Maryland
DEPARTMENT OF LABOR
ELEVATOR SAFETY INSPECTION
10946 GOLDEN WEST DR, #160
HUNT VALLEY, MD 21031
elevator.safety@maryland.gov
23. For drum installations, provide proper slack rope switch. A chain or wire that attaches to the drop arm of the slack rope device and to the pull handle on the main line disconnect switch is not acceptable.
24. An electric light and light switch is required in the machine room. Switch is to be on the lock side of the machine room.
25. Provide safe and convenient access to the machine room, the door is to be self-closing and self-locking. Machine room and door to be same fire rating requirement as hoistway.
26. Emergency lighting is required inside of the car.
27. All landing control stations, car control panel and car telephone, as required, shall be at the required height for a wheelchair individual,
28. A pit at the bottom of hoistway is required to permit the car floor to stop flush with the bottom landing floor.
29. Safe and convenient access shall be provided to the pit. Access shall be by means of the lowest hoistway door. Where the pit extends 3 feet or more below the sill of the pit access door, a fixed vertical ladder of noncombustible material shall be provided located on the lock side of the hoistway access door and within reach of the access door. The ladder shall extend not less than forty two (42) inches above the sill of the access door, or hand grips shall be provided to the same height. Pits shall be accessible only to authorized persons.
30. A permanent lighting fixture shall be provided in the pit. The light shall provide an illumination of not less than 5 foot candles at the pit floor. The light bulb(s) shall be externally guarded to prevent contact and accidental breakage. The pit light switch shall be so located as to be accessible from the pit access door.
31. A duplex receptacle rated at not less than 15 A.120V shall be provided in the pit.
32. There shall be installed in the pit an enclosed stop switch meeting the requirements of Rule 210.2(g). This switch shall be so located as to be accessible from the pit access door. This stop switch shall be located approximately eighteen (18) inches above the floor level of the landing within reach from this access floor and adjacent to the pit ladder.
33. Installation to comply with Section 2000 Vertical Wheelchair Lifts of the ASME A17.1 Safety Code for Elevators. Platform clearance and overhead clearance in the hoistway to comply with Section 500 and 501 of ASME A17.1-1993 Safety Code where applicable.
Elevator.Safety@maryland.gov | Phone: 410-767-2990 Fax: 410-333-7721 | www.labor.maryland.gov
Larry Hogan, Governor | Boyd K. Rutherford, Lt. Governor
▬▬▬▬▬▬
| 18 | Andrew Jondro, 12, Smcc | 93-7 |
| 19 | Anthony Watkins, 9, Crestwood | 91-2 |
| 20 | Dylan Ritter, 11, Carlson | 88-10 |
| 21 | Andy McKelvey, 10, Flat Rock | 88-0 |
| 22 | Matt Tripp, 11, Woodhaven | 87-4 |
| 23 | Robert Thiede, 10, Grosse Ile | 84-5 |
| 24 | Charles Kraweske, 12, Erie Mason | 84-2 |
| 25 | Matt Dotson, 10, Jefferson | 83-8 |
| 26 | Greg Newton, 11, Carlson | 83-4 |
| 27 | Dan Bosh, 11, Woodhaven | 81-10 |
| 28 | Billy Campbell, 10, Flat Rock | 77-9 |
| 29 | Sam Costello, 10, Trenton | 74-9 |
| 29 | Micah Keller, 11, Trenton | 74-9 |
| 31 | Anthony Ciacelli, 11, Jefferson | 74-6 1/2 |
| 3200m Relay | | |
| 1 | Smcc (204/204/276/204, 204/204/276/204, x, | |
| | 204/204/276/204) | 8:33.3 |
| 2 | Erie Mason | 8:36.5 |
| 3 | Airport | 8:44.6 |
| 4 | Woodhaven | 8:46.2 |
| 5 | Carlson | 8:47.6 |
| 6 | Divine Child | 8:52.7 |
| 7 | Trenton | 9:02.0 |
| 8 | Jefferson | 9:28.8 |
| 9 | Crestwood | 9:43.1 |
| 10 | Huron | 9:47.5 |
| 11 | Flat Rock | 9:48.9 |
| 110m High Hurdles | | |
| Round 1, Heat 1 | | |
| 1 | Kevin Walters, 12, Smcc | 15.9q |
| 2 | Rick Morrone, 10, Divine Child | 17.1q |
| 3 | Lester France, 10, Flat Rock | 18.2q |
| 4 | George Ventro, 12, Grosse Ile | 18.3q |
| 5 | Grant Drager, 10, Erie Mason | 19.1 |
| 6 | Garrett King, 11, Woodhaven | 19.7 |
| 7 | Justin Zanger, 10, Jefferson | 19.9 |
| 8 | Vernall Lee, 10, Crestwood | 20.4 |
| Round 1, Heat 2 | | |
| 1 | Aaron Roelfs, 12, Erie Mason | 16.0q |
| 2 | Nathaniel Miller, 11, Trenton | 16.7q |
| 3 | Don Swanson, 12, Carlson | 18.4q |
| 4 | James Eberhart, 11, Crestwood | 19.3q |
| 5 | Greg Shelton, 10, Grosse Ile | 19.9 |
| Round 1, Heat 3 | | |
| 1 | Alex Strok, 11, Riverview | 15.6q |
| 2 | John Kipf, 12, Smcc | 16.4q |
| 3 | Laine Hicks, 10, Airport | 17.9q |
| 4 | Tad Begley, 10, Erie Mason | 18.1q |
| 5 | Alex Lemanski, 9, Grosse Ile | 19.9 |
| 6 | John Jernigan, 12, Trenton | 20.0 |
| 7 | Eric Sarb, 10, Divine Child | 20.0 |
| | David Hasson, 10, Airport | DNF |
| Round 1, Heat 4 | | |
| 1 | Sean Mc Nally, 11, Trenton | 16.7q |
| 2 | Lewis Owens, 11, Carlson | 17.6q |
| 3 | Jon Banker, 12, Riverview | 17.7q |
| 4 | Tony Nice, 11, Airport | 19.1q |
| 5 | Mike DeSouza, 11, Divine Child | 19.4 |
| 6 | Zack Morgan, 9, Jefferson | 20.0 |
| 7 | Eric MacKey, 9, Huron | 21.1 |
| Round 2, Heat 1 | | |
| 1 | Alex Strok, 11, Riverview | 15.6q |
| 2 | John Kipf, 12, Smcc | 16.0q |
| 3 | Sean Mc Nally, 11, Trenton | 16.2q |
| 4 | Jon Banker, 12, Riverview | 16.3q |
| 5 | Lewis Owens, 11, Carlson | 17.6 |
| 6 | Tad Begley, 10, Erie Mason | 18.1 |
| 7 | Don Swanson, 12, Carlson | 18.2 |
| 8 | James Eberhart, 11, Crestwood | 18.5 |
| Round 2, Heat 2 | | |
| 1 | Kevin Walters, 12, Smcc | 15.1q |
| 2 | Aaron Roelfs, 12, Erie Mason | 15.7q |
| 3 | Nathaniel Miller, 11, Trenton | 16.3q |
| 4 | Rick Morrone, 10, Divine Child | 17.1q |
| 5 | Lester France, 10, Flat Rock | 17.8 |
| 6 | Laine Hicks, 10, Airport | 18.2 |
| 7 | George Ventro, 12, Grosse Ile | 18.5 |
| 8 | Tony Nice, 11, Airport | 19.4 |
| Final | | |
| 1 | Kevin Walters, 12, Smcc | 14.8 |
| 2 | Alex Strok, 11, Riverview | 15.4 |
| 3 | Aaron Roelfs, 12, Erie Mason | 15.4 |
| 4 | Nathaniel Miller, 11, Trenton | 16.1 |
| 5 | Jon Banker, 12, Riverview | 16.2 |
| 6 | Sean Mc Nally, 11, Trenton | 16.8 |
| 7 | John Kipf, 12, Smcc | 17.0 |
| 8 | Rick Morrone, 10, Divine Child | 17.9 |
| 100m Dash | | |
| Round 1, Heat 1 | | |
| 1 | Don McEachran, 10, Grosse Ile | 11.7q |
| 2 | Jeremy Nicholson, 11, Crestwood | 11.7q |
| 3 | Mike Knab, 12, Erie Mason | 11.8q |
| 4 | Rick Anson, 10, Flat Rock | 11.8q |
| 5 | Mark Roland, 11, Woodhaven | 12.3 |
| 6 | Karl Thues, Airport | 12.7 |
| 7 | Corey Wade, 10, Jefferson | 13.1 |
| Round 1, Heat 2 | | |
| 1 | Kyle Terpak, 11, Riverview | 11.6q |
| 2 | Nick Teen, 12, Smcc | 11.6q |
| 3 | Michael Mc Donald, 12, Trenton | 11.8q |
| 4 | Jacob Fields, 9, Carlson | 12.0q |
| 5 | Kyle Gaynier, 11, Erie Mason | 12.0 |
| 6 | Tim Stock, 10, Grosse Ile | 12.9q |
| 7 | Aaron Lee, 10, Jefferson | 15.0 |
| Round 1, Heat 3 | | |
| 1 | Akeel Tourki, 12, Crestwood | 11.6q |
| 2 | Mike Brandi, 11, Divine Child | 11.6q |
▬▬▬▬▬▬
→ Task brief
Look through the entries above; copy every line holding the string "Kipf".

→ Exercise output
| 2 | John Kipf, 12, Smcc | 16.4q |
| 2 | John Kipf, 12, Smcc | 16.0q |
| 7 | John Kipf, 12, Smcc | 17.0 |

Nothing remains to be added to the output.